Досталось и ему однажды, но об этом после.

Несмотря на бесправную униженность, поселяне наши были народ самомнительный, гордый.

На всякий вопрос они отвечали возражением.

— Вы что за люди? — спрашивают чугуевцев, когда их подводы целыми вереницами въезжают в Харьков на ярмарку.

— Мы не люди, мы чугуевцы.

— Какой товар везете?

— Мы — не товар, мы — железо.

На улице каждого проходящего клеймили они едкими кличками. Всякий обыватель имел свое уличное прозвище, от которого ему становилось стыдно.

Кругом города было несколько богатых и красивых сел малороссиян: народ нежный, добрый, поэтичный — любят жить в довольстве, в цветничках, под вишневыми садочками. Чугуевцы их презирали: «хохол, мазеп проклятый», даже за человека не считался.

Пришлых из России ругали кацапами. Тоже, купцы курские…

— Прочь с богами — станем с табаком!

— С чем приехали?

— С бакалейцами: деготек, оселедчики, рожочки…

Своих деревенцев из Гракова, Большой Бабки, Коробочкиной считали круглыми дураками и дразнили «магемами». «Шелудь баевый, магем мыршевой!» — ругали их ни за что ни про что. «Дядя, скажи на мою лошадь тпру!» — «А сам что?» — «У меня кроха во рту». — «Положи в шапку». — «Да ня влезя!»

В обиходе между поселянами царила и усиливалась злоба. Ругань соседей не смолкала, часто переходила в драку и даже в целые побоища. Хрипели страшные ругательства, размахивались дюжие кулаки, кровянились ражие рожи. А там пошли в ход и колья. Из дворов бабы с ведрами воды бегут, как на пожар, — разливать водой. А из других ворот — с кольями на выручку родственников. В середине свалки, за толпой, уже слышатся раздирающие визги и отчаянные крики баб. И наконец из толпы выносят изувеченных замертво.

Преступность все возрастала. И чем больше драли поселян, тем больше они лезли на рожон.

Происходили беспрерывные экзекуции, и мальчишки весело бегали смотреть на них.
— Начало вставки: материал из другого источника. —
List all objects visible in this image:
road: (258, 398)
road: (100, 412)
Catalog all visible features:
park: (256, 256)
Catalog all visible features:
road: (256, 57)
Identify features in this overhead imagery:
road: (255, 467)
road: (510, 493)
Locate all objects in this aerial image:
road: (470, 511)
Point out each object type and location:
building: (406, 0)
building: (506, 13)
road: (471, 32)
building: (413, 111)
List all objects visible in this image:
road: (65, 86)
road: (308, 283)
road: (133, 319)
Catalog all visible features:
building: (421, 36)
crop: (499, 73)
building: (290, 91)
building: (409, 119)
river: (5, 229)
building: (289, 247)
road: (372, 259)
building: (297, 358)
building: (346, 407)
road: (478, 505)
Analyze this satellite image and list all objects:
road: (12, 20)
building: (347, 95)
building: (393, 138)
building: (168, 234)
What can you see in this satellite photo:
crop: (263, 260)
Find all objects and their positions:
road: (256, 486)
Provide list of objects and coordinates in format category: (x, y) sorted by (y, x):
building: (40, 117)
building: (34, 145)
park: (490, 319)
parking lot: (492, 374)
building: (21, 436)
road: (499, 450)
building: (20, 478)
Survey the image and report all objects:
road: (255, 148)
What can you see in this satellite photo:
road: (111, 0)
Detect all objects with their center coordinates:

Они прекрасно знали все термины и порядки производства наказаний: «Фуктелей![22] Шпицрутенов! Сквозь строй!»

Мальчишки пролезали поближе к строю солдат, чтобы рассмотреть, как человеческое мясо, отскакивая от шпицрутенов, падало на землю, как обнажались от мускулов светлые кости ребер и лопаток. Привязанную за руки к ружью жертву донашивали уже на руках до полного количества ударов, назначенных начальством. Но ужасно было потемневшее лицо — почти покойник! Глаза закрыты, и только слабые стоны чуть слышны…

Площадная ругань не смолкала, — и не одни грубые ефрейторы и солдаты ругались, — с особой хлесткостью ругались также и представительные поселенные начальники красивым аристократическим тембром.

Начальники часто били подчиненных просто руками, «по мордам».

Только и видишь: вытянувшись в струнку, стоит провинившийся. Начальник его — раз, раз! — по скулам. Смотришь, кровь хлынула изо рта и разлилась по груди, окровянив изящную, чистую, с золотым кольцом руку начальства.

Скользит недовольство по прекрасному полному лицу, вынимается тонкий, белоснежный, душистый платок и вытирается черная кровь.

— Ракалья!.. Розог! — крикнет он вдруг, рассердившись. Быстро несут розги, расстегивают жертву, кладут, и начинается порка со свистом…

— Ваше благородие, помилуйте! Ваше благородие, помилуйте!